エリート同期は一途な独占欲を抑えきれない
単純作業は、手元にさえ集中していればいいから気持ちを落ち着かせるには最適だった。
同じ理由で、土日は料理や洗濯ものばかりして過ごした。
なにを作ろう、とスーパーについてから考えたとき、いつか芝浦がおいしいと褒めてくれた大学芋を思い出し、さつまいもを手に取ってしまった。
自分でも未練がましいとは思ったけれど、そもそも大学芋は作り置きしてしまうくらい、私の好物だ。作ってなにが悪い。
そう割り切り、考え事を排除するためにひたすら大学芋制作にとりかかっていたせいで、私の部屋の冷蔵庫には大学芋が詰まったタッパーが五つほどできあがってしまった。
心配になって〝大学芋、日持ち、手作り〟でググったところ、二日から五日だという。間をとって三日と考えても明日までだ。作ってからは食事はずっと大学芋で済ませているけど、まだ半分は残っているし……どうしよう。
沼田さんや白坂くんに食べてもらうにしても、ちょっと日がたちすぎているし食べてもらうほどの腕でもないし……と考えながらカップを洗っていると「あ、桜井さん」と話しかけられる。
見ると、横沢さんと渡辺さんがそろって入り口のあたりに立っていた。
揃って登場か……と、うんざりしているのを隠すため、わずかに笑顔を作り「お疲れ様です」と挨拶する。

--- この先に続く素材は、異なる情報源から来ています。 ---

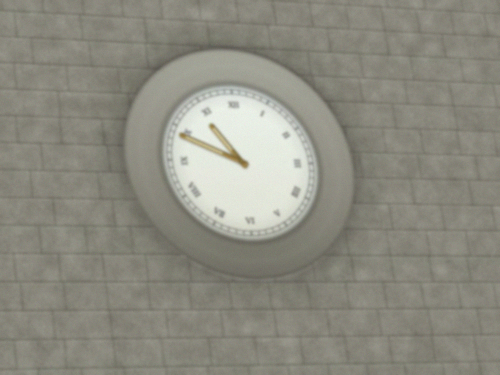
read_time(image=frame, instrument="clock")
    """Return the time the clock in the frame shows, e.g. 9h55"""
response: 10h49
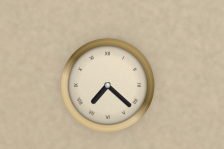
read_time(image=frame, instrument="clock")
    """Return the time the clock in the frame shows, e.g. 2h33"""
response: 7h22
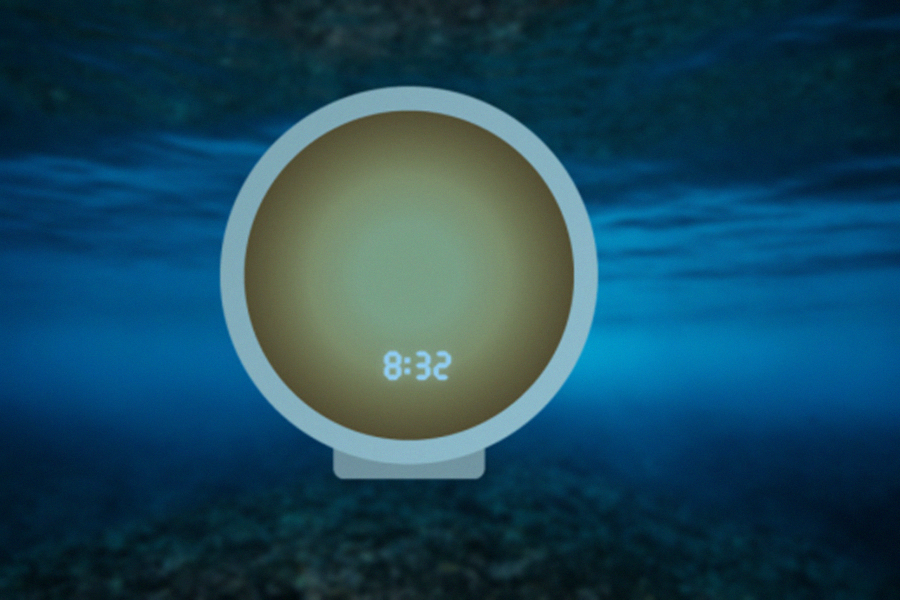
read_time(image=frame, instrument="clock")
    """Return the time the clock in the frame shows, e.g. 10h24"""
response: 8h32
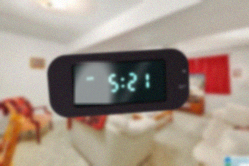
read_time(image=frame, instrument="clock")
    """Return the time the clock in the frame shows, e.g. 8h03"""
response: 5h21
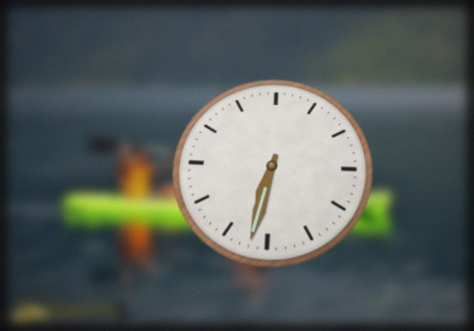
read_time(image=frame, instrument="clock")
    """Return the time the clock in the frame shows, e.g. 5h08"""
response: 6h32
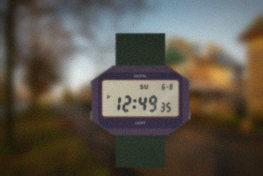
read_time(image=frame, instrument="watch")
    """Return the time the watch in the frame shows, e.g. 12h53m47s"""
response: 12h49m35s
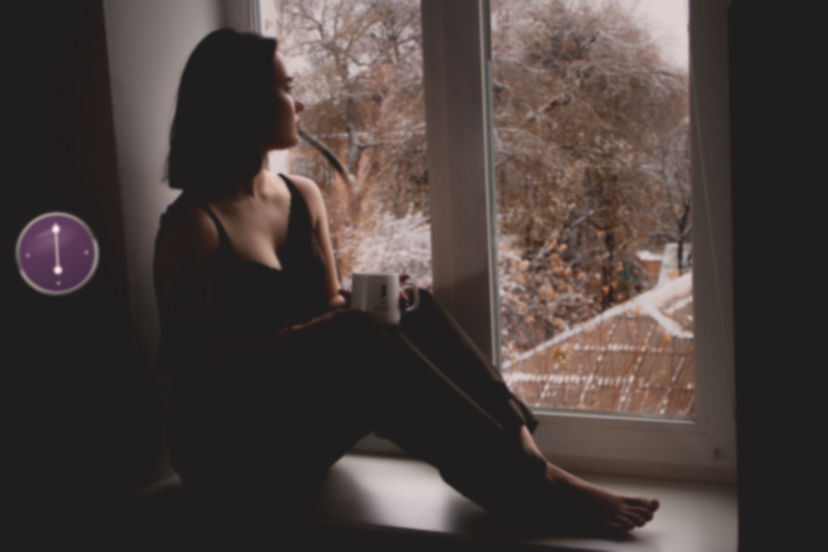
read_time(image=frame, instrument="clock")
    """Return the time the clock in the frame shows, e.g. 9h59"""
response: 6h00
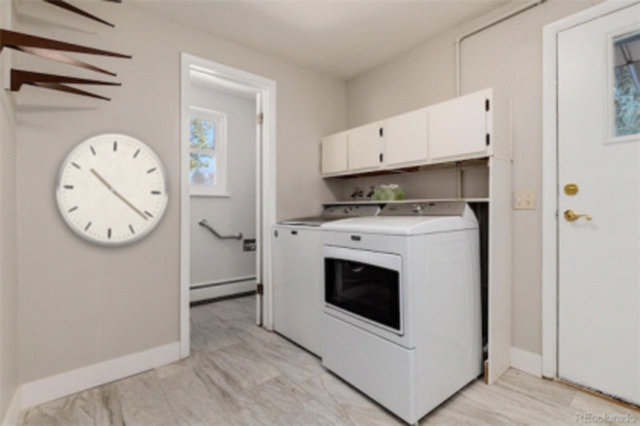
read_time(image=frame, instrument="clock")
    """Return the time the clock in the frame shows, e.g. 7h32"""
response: 10h21
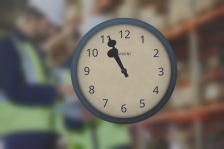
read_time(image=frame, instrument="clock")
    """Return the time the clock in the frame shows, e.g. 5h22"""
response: 10h56
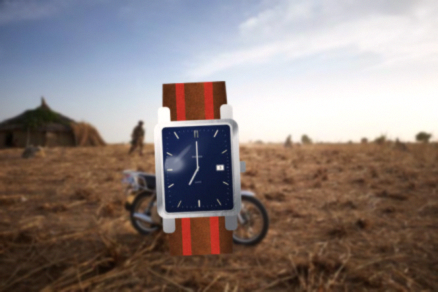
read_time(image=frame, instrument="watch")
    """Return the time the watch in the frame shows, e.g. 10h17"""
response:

このひとたち、ここにたまっていることを上から注意されたって話だったはずだ。未だに直してないのか、と内心驚いた。
会社で仕事以外の部分を注意されるって恥ずかしいことなのに、なにも思わなかったのだろうか。
横沢さんにいたっては、前回私に〝使えない〟みたいな失礼な発言をしていたけれど、そんなことなかったような笑顔で話しかけてくる。